- Born: 20 June 1923 Pohost (Pinsk district in Polesie)
- Died: 4 December 2006 (aged 83) Szczecin
- Citizenship: Polish
- Education: University of Łódź
- Occupations: pharmacologist, gynecologist

= Leonidas Samochowiec =

Polish pharmacologist and gynecologist (1923–2006)

Leonidas Samochowiec (20 June 1923 – 4 December 2006), was a pharmacologist and gynecologist, dean of the Faculty of Pharmaceutical Sciences of the Medical University of Silesia from September until November 1972, director of the Institute of Pathology and Pharmacology at the Pomeranian Medical Academy.

== Biography ==
In 1941, he graduated from high school in Pinsk with matura and began working in the Chemical Laboratory of the local Municipal Hospital. In 1943, he was deported to forced labor, first to Wrocław, and later to Auerbach in Saxony.
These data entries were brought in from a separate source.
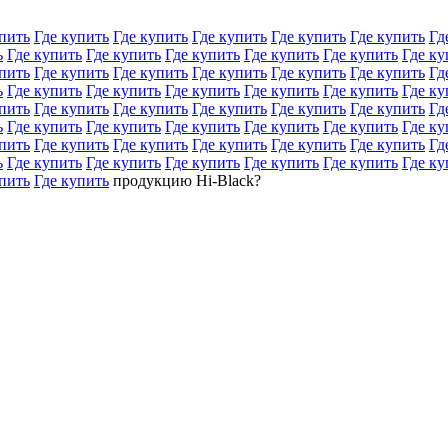
пить
Где купить
Где купить
Где купить
Где купить
Где купить
Гд
ь
Где купить
Где купить
Где купить
Где купить
Где купить
Где ку
пить
Где купить
Где купить
Где купить
Где купить
Где купить
Гд
ь
Где купить
Где купить
Где купить
Где купить
Где купить
Где ку
пить
Где купить
Где купить
Где купить
Где купить
Где купить
Гд
ь
Где купить
Где купить
Где купить
Где купить
Где купить
Где ку
пить
Где купить
Где купить
Где купить
Где купить
Где купить
Гд
ь
Где купить
Где купить
Где купить
Где купить
Где купить
Где ку
пить
Где купить
продукцию Hi-Black?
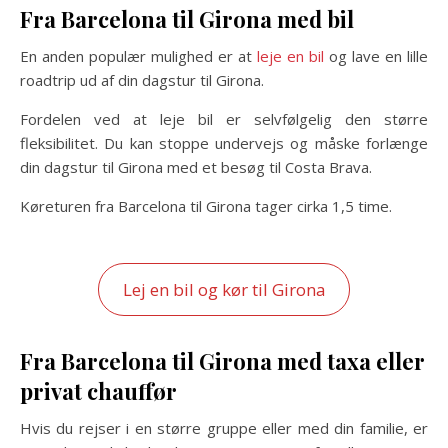
Fra Barcelona til Girona med bil
En anden populær mulighed er at
leje en bil
og lave en lille
roadtrip ud af din dagstur til Girona.
Fordelen ved at leje bil er selvfølgelig den større
fleksibilitet. Du kan stoppe undervejs og måske forlænge
din dagstur til Girona med et besøg til Costa Brava.
Køreturen fra Barcelona til Girona tager cirka 1,5 time.
Lej en bil og kør til Girona
Fra Barcelona til Girona med taxa eller
privat chauffør
Hvis du rejser i en større gruppe eller med din familie, er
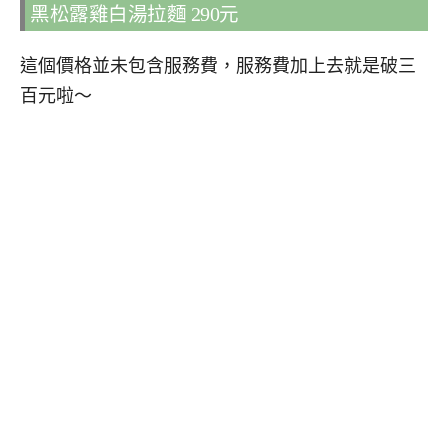
黑松露雞白湯拉麵 290元
這個價格並未包含服務費，服務費加上去就是破三
百元啦～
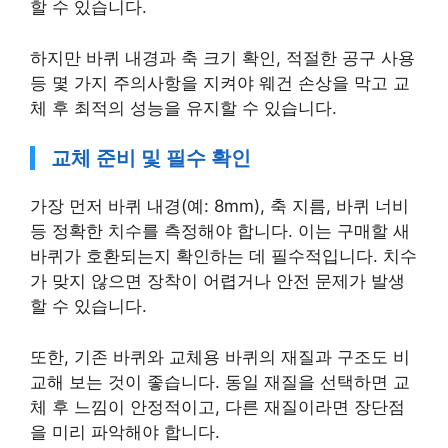
할 수 있습니다.
하지만 바퀴 내경과 축 크기 확인, 적절한 공구 사용
등 몇 가지 주의사항을 지켜야 웨건 손상을 막고 교
체 후 최적의 성능을 유지할 수 있습니다.
교체 준비 및 필수 확인
가장 먼저 바퀴 내경(예: 8mm), 축 지름, 바퀴 너비
등 정확한 치수를 측정해야 합니다. 이는 구매할 새
바퀴가 호환되는지 확인하는 데 필수적입니다. 치수
가 맞지 않으면 장착이 어렵거나 안전 문제가 발생
할 수 있습니다.
또한, 기존 바퀴와 교체용 바퀴의 재질과 구조도 비
교해 보는 것이 좋습니다. 동일 재질을 선택하면 교
체 후 느낌이 안정적이고, 다른 재질이라면 장단점
을 미리 파악해야 합니다.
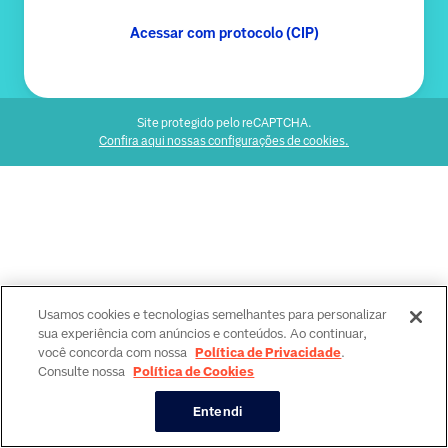
Acessar com protocolo (CIP)
Site protegido pelo reCAPTCHA.
Confira aqui nossas configurações de cookies.
Usamos cookies e tecnologias semelhantes para personalizar
sua experiência com anúncios e conteúdos. Ao continuar,
você concorda com nossa
Política de Privacidade
.
Consulte nossa
Política de Cookies
Entendi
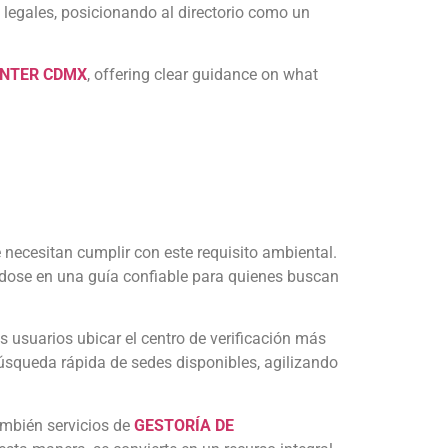
 legales, posicionando al directorio como un
ENTER CDMX
, offering clear guidance on what
 necesitan cumplir con este requisito ambiental.
iéndose en una guía confiable para quienes buscan
os usuarios ubicar el centro de verificación más
a búsqueda rápida de sedes disponibles, agilizando
ambién servicios de
GESTORÍA DE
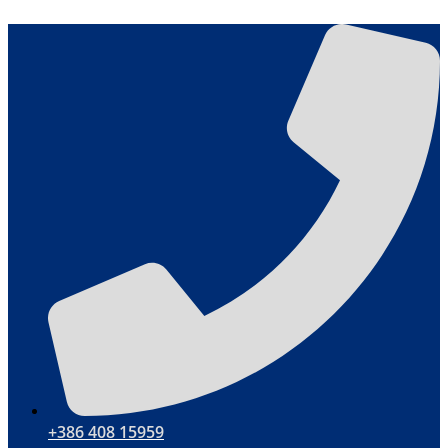
Ir
al
contenido
+386 408 15959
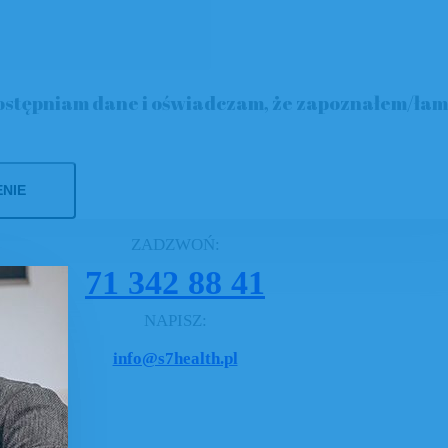
ebie i Twojej rodziny
stępniam dane i oświadczam, że zapoznałem/łam 
ZADZWOŃ:
71 342 88 41
NAPISZ:
info@s7health.pl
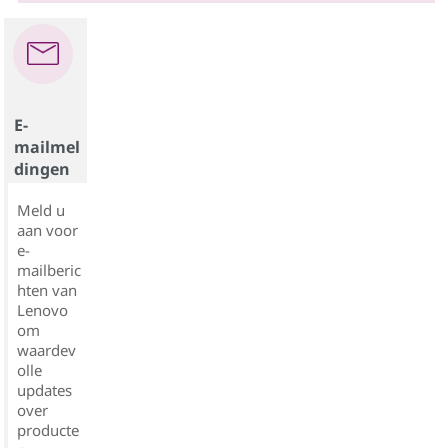
E-
mailmel
dingen
Meld u
aan voor
e-
mailberic
hten van
Lenovo
om
waardev
olle
updates
over
producte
In 1945, he returned to Poland and began his studies at the Faculty of Pharmacy of the University of Łódź, where he received his Master of Pharmacy degree in 1949. In 1952, he joined the Silesian Medical Academy (later Silesian Medical University) in Katowice, working in the Department of Pharmacology. At the same time, he began his studies at the Faculty of Medicine of the same university, where he obtained his medical degree in 1960. In 1961, he held a research scholarship at the Institute of Pharmacology of the Humboldt University in Berlin and at the Institute of Pharmacology of the German Academy of Sciences in Berlin-Buch.
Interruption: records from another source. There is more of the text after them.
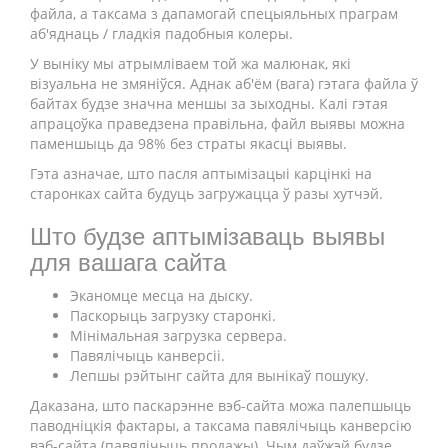
файла, а таксама з дапамогай спецыяльных праграм
аб'яднаць / гладкія падобныя колеры.
У выніку мы атрымліваем той жа малюнак, які
візуальна не змяніўся. Аднак аб'ём (вага) гэтага файла ў
байтах будзе значна меншы за зыходны. Калі гэтая
апрацоўка праведзена правільна, файл выявы можна
паменшыць да 98% без страты якасці выявы.
Гэта азначае, што пасля аптымізацыі карцінкі на
старонках сайта будуць загружацца ў разы хутчэй.
Што будзе аптымізаваць выявы
для вашага сайта
Эканомце месца на дыску.
Паскорыць загрузку старонкі.
Мінімальная загрузка сервера.
Павялічыць канверсіі.
Лепшы рэйтынг сайта для вынікаў пошуку.
Даказана, што паскарэнне вэб-сайта можа палепшыць
паводніцкія фактары, а таксама павялічыць канверсію
вэб-сайта (павялічыць продажы). Чым даўжэй будзе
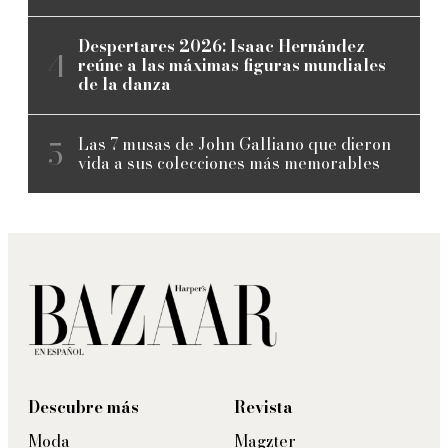
Despertares 2026: Isaac Hernández
reúne a las máximas figuras mundiales
de la danza
Las 7 musas de John Galliano que dieron
vida a sus colecciones más memorables
Descubre más
Revista
Moda
Magzter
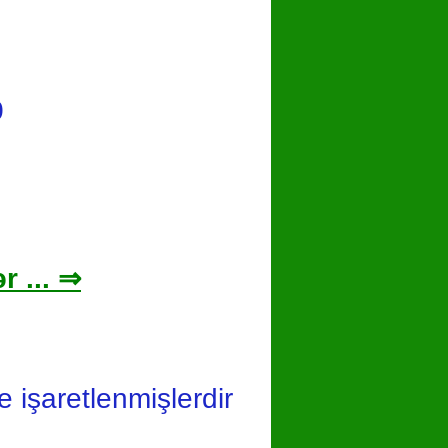
0
r ... ⇒
le işaretlenmişlerdir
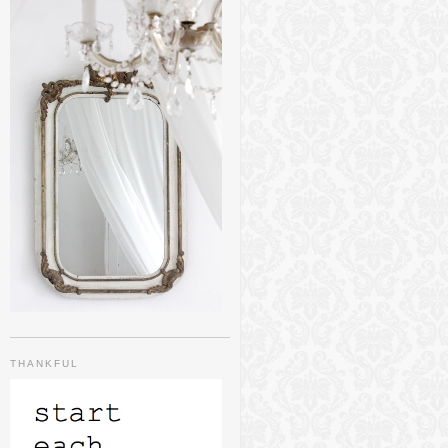
THANKFUL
In 1963, he transferred to the Pomeranian Medical Academy (later the Pomeranian Medical University) in Szczecin and became head of the Department of Pharmacology. That same year, he obtained his first-degree specialization in obstetrics and gynecology. In 1972, he was transferred to the Silesian Medical Academy, but later that same year, at his own request, he returned to the Szczecin Medical Academy. In 1974, he was awarded the title of associate professor, and in 1982, full professor. In 1977, he became director of the Institute of Pathology and Pharmacology at the Pomeranian Medical Academy (later transformed into the Institute of Pharmacology and Toxicology), where he worked until his retirement.
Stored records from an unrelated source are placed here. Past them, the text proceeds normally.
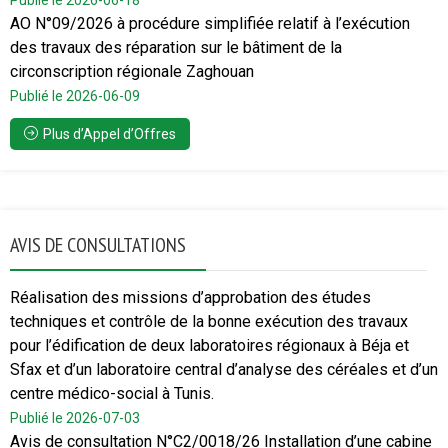
Publié le 2026-06-18
AO N°09/2026 à procédure simplifiée relatif à l’exécution
des travaux des réparation sur le bâtiment de la
circonscription régionale Zaghouan
Publié le 2026-06-09
Plus d’Appel d’Offres
AVIS DE CONSULTATIONS
Réalisation des missions d’approbation des études
techniques et contrôle de la bonne exécution des travaux
pour l’édification de deux laboratoires régionaux à Béja et
Sfax et d’un laboratoire central d’analyse des céréales et d’un
centre médico-social à Tunis.
Publié le 2026-07-03
Avis de consultation N°C2/0018/26 Installation d’une cabine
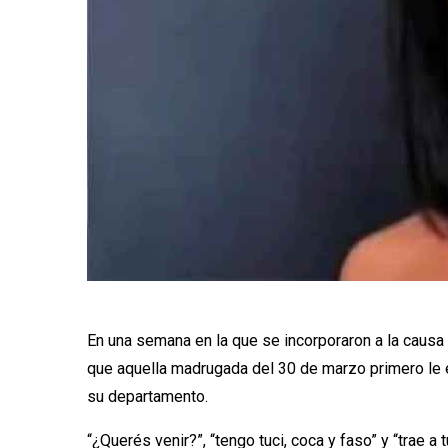
En una semana en la que se incorporaron a la causa 
que aquella madrugada del 30 de marzo primero le en
su departamento.
“¿Querés venir?”, “tengo tuci, coca y faso” y “trae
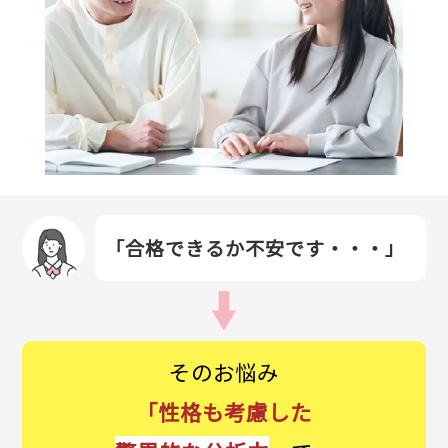
「合格できるか不安です・・・」
そのお悩み
「性格も考慮した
As a scientist, he initially focused on the pharmacodynamic properties of plants, later conducting research on atherosclerosis, and in the final period of his academic work, focused on experimental pharmacotherapy and toxicology. He authored several patents and developed the new drug "Cynarex" (used to prevent carbon disulfide poisoning). He published 35 scientific articles and student textbooks. He actively collaborated with numerous scientific societies, both domestic and international, particularly the Polish Pharmacological Society. Since 1961, he took part in scientific symposia, including in Helsinki, Edinburgh, Zurich, Milan, Chicago, San Diego, Tokyo, London, and Cambridge.

He was buried at the Doły cemetery in Łódź.

== Books ==
- "Farmakoterapia wieku dziecięcego z uwzględnieniem terapii ogólnej" 1971, 1973, 1977. Co-author: Julia Starkiewiczowa.
- "Farmakoterapia stomatologiczna" (1977)
- "Receptura" (1988)
- "Kompendium ziołolecznictwa" (1995)
- "Kompendium farmakoterapii dla stomatologów" (2001) Edition 2. Co-authors: Zbigniew Jańczuk, Jerzy Wójcicki.

== Awards ==
- Honorary doctor of the Pomeranian Medical University (1995).
- Odznaka Honorowa Gryfa Pomorskiego.
- Knight's Cross of Polonia Restituta.
- Zasłużony Nauczyciel PRL.
- Medal of the Commission of National Education.
- Individual Award, 1st Degree, Ministry of Health and Social Welfare.
- Team Award, 1st Degree, Ministry of Health and Social Welfare.
- "In plantis magna latet virtus" – a distinction of the Polish Herbal Committee for contribution to the development of native phytotherapy.

== Commemoration ==
On the initiative of the "Czas Przestrzeń Tożsamość" association, in 2011 a memorial tree dedicated to Leonidas Samochowiec was planted at the Central Cemetery in Szczecin.